- [Seçilmiş bölüm]:
BİRİNCİ FER[1]

 

TELBİYE HAKKINDADIR

 

ـ1ـ عن ابن عمر رَضِىَ اللّهُ عَنْهُما قال: ]بَيْدَاؤُكُمْ هذِهِ الَّتِى تكْذِبُونَ عَلى رسولِ اللّه # فِيهَا: مَا أهَلَّ رسولُ اللّه # إّ منْ عِنْد الْمَسْجِدِ: يعْنِى مَسْجِدَ ذِى الحُلَيْفَةِ[. أخرجه الستة.وفي رواية: مَا أهَلَّ إَّ مِنْ عِنْدِ الشَّجَرَةِ حِينَ قَامَ بِهِ بَعِيرُهُ.وفي أخرى للنسائى: قِيلَ ‘بنِ عُمرَ: رَأيْتُكَ تُهِلُّ إذَا اسْتََوَتْ بِكَ رَاحِلَتُكَ؟ قالَ: إنَّ رسولَ اللّهِ # كانَ يَفْعَلهُ .

 

1. (1261)- İbnu Ömer (radıyallahu anhümâ) şunu söyledi: "Sizin Beydâ'nız, hakkında Resûlullah'a iftira ettiğiniz şurasıdır. Ama, Resûlullah (aleyhissalâtu vesselâm) sadece mescidin -yani Zülhuleyfe mescidinin- yanında ihrama girip telbiye getirdi." [Buharî, Hacc 20; Müslim, Hacc 23, (1186); Muvatta, Hacc 30, (1, 332); Tirmizî, Hacc 8,(818); Ebu Dâvud, Hacc 21, (1771); Nesâî, Hacc 56, (5, 162-164); İbnu Mâce, Menâsik 14, (2916).]

Bir rivayette şöyle denir: "Resûlullah (aleyhissalâtu vesselâm) Şecere nâm mevkide devesine bindiği zaman telbiye getirdi."

Nesâî'nin diğer bir rivayetinde denir ki: "İbnu Ömer'e: "Seni deven kaldırdığı zaman telbiye çeker gördüm" diye sorulmuştu. Şu cevabı verdi: "Çünkü Resûlullah böyle yapmıştı."[2]

 

AÇIKLAMA:

 

1- Beydâ, lügat olarak çöl, boş arâzi mânasına  gelir. Hadiste ise, belli bir yerin adıdır: Zülhuleyfe'nin Mekke tarafına düşen ve oraya yakın bulunan bir tepedir. Her çeşit inşaattan hali olduğu için Beydâ denmiştir.

2- İbnu Ömer (radıyallahu anh) bir ihtilâfa temas etmektedir: Resûlullah (aleyhissalâtu vesselâm) haccı hangi noktada başlatmıştır? İbnu Abbâs'tan yapılan bir rivayette -ki Dârakutnî tahric etmiştir- Hz. Peygamber'in Beydâ'ya çıktıktan sonra hacca niyet edip telbiye getirmeye başladığı belirtilir. Sa'd İbnu Ebî Vakkas (radıyallahu anh)'ın Ebu Davud'da gelen bir rivayeti, Resûlullah'ın, Uhud yolunu tutacaksa, Beyda dağına tırmandığında telbiyede bulunduğunu, Fur' yolunu tutacaksa hayvanı kaldırır kaldırmaz telbiyede bulunduğunu ifade eder.

- [Kaynak veriler]:
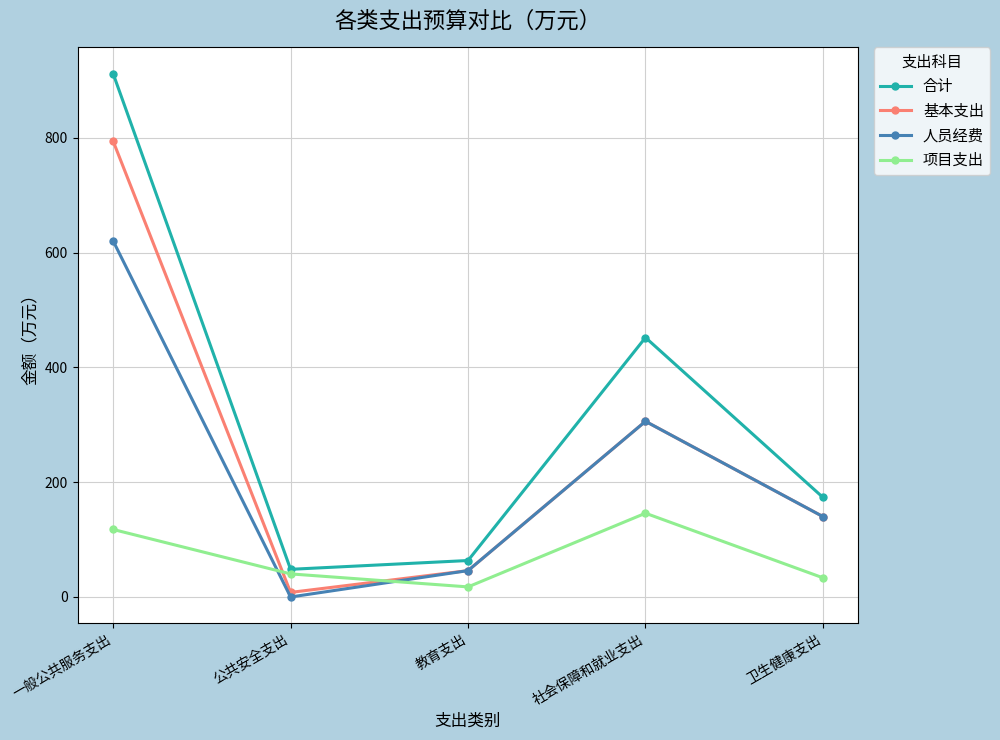

How many lines are shown in the chart?

4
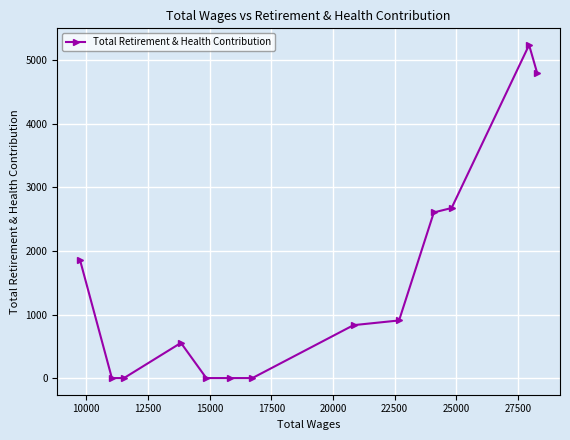

What is the maximum value shown in the chart?

5243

- [Görevleriniz]:
- 1) Telbiye metninde "1- Beydâ, lügat" ifadesinden aşağıya, "bulunduğunu ifade eder." ifadesine kadar olan her şeyi olduğu gibi yazın.
- 2) Telbiye metnine göre Beydâ kelimesi lügat olarak ne anlama gelir?

- [Numaralara göre cevaplar]:
- 1)
1- Beydâ, lügat olarak çöl, boş arâzi mânasına  gelir. Hadiste ise, belli bir yerin adıdır: Zülhuleyfe'nin Mekke tarafına düşen ve oraya yakın bulunan bir tepedir. Her çeşit inşaattan hali olduğu için Beydâ denmiştir.

2- İbnu Ömer (radıyallahu anh) bir ihtilâfa temas etmektedir: Resûlullah (aleyhissalâtu vesselâm) haccı hangi noktada başlatmıştır? İbnu Abbâs'tan yapılan bir rivayette -ki Dârakutnî tahric etmiştir- Hz. Peygamber'in Beydâ'ya çıktıktan sonra hacca niyet edip telbiye getirmeye başladığı belirtilir. Sa'd İbnu Ebî Vakkas (radıyallahu anh)'ın Ebu Davud'da gelen bir rivayeti, Resûlullah'ın, Uhud yolunu tutacaksa, Beyda dağına tırmandığında telbiyede bulunduğunu, Fur' yolunu tutacaksa hayvanı kaldırır kaldırmaz telbiyede bulunduğunu ifade eder.

- 2) Çöl, boş arâzi anlamına gelir.